Task objective: Nothing in the entries below may be altered; print them as they stand.

--- Data for processing ---

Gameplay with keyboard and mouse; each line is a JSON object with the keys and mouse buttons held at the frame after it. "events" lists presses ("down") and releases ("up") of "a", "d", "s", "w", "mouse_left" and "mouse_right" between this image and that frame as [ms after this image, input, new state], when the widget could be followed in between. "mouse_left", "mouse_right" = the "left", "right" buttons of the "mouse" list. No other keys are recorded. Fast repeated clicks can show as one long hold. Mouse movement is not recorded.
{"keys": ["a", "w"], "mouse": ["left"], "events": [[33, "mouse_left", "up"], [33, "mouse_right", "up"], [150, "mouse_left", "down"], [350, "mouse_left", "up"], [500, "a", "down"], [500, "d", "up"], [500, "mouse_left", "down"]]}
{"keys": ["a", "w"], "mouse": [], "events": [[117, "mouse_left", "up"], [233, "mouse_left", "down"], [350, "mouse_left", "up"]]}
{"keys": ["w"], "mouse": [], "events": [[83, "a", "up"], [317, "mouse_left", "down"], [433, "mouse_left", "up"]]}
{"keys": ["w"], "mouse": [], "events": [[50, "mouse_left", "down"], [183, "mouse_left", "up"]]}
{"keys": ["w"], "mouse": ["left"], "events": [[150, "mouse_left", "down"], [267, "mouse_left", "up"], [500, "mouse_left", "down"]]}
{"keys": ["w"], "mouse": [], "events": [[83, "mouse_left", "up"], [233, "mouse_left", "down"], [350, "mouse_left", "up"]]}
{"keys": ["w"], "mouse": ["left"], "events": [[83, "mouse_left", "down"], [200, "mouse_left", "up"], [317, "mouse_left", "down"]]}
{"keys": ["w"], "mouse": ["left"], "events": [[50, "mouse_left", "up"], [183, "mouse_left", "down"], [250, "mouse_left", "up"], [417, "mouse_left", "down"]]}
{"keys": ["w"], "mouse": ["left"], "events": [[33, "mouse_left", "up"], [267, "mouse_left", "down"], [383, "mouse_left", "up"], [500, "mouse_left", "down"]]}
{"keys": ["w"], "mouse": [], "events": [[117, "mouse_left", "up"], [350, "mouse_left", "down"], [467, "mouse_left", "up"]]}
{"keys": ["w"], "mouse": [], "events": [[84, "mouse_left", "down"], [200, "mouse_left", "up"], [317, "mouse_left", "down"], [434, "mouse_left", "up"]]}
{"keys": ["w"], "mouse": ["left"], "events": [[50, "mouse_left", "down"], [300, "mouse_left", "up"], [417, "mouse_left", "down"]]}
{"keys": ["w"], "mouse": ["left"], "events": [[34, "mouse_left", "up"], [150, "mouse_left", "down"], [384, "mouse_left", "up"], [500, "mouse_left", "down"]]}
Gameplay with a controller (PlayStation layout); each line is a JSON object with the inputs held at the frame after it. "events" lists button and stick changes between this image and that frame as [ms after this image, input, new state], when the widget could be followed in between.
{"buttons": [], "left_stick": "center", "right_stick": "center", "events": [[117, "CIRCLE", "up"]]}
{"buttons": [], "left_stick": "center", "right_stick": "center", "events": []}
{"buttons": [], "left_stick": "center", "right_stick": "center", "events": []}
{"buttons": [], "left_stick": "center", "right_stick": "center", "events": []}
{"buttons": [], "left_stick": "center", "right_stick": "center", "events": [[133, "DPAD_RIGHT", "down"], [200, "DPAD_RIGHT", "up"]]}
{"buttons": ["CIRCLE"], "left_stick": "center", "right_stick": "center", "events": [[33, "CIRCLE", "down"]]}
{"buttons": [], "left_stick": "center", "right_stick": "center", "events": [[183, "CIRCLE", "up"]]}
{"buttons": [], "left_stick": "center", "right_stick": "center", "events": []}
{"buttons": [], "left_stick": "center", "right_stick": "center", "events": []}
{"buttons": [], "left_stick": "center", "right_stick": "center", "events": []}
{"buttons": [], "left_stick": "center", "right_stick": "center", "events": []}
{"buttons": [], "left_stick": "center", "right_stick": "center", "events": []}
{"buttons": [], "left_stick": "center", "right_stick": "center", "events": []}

---

Task response:
Gameplay with keyboard and mouse; each line is a JSON object with the keys and mouse buttons held at the frame after it. "events" lists presses ("down") and releases ("up") of "a", "d", "s", "w", "mouse_left" and "mouse_right" between this image and that frame as [ms after this image, input, new state], when the widget could be followed in between. "mouse_left", "mouse_right" = the "left", "right" buttons of the "mouse" list. No other keys are recorded. Fast repeated clicks can show as one long hold. Mouse movement is not recorded.
{"keys": ["a", "w"], "mouse": ["left"], "events": [[33, "mouse_left", "up"], [33, "mouse_right", "up"], [150, "mouse_left", "down"], [350, "mouse_left", "up"], [500, "a", "down"], [500, "d", "up"], [500, "mouse_left", "down"]]}
{"keys": ["a", "w"], "mouse": [], "events": [[117, "mouse_left", "up"], [233, "mouse_left", "down"], [350, "mouse_left", "up"]]}
{"keys": ["w"], "mouse": [], "events": [[83, "a", "up"], [317, "mouse_left", "down"], [433, "mouse_left", "up"]]}
{"keys": ["w"], "mouse": [], "events": [[50, "mouse_left", "down"], [183, "mouse_left", "up"]]}
{"keys": ["w"], "mouse": ["left"], "events": [[150, "mouse_left", "down"], [267, "mouse_left", "up"], [500, "mouse_left", "down"]]}
{"keys": ["w"], "mouse": [], "events": [[83, "mouse_left", "up"], [233, "mouse_left", "down"], [350, "mouse_left", "up"]]}
{"keys": ["w"], "mouse": ["left"], "events": [[83, "mouse_left", "down"], [200, "mouse_left", "up"], [317, "mouse_left", "down"]]}
{"keys": ["w"], "mouse": ["left"], "events": [[50, "mouse_left", "up"], [183, "mouse_left", "down"], [250, "mouse_left", "up"], [417, "mouse_left", "down"]]}
{"keys": ["w"], "mouse": ["left"], "events": [[33, "mouse_left", "up"], [267, "mouse_left", "down"], [383, "mouse_left", "up"], [500, "mouse_left", "down"]]}
{"keys": ["w"], "mouse": [], "events": [[117, "mouse_left", "up"], [350, "mouse_left", "down"], [467, "mouse_left", "up"]]}
{"keys": ["w"], "mouse": [], "events": [[84, "mouse_left", "down"], [200, "mouse_left", "up"], [317, "mouse_left", "down"], [434, "mouse_left", "up"]]}
{"keys": ["w"], "mouse": ["left"], "events": [[50, "mouse_left", "down"], [300, "mouse_left", "up"], [417, "mouse_left", "down"]]}
{"keys": ["w"], "mouse": ["left"], "events": [[34, "mouse_left", "up"], [150, "mouse_left", "down"], [384, "mouse_left", "up"], [500, "mouse_left", "down"]]}
Gameplay with a controller (PlayStation layout); each line is a JSON object with the inputs held at the frame after it. "events" lists button and stick changes between this image and that frame as [ms after this image, input, new state], when the widget could be followed in between.
{"buttons": [], "left_stick": "center", "right_stick": "center", "events": [[117, "CIRCLE", "up"]]}
{"buttons": [], "left_stick": "center", "right_stick": "center", "events": []}
{"buttons": [], "left_stick": "center", "right_stick": "center", "events": []}
{"buttons": [], "left_stick": "center", "right_stick": "center", "events": []}
{"buttons": [], "left_stick": "center", "right_stick": "center", "events": [[133, "DPAD_RIGHT", "down"], [200, "DPAD_RIGHT", "up"]]}
{"buttons": ["CIRCLE"], "left_stick": "center", "right_stick": "center", "events": [[33, "CIRCLE", "down"]]}
{"buttons": [], "left_stick": "center", "right_stick": "center", "events": [[183, "CIRCLE", "up"]]}
{"buttons": [], "left_stick": "center", "right_stick": "center", "events": []}
{"buttons": [], "left_stick": "center", "right_stick": "center", "events": []}
{"buttons": [], "left_stick": "center", "right_stick": "center", "events": []}
{"buttons": [], "left_stick": "center", "right_stick": "center", "events": []}
{"buttons": [], "left_stick": "center", "right_stick": "center", "events": []}
{"buttons": [], "left_stick": "center", "right_stick": "center", "events": []}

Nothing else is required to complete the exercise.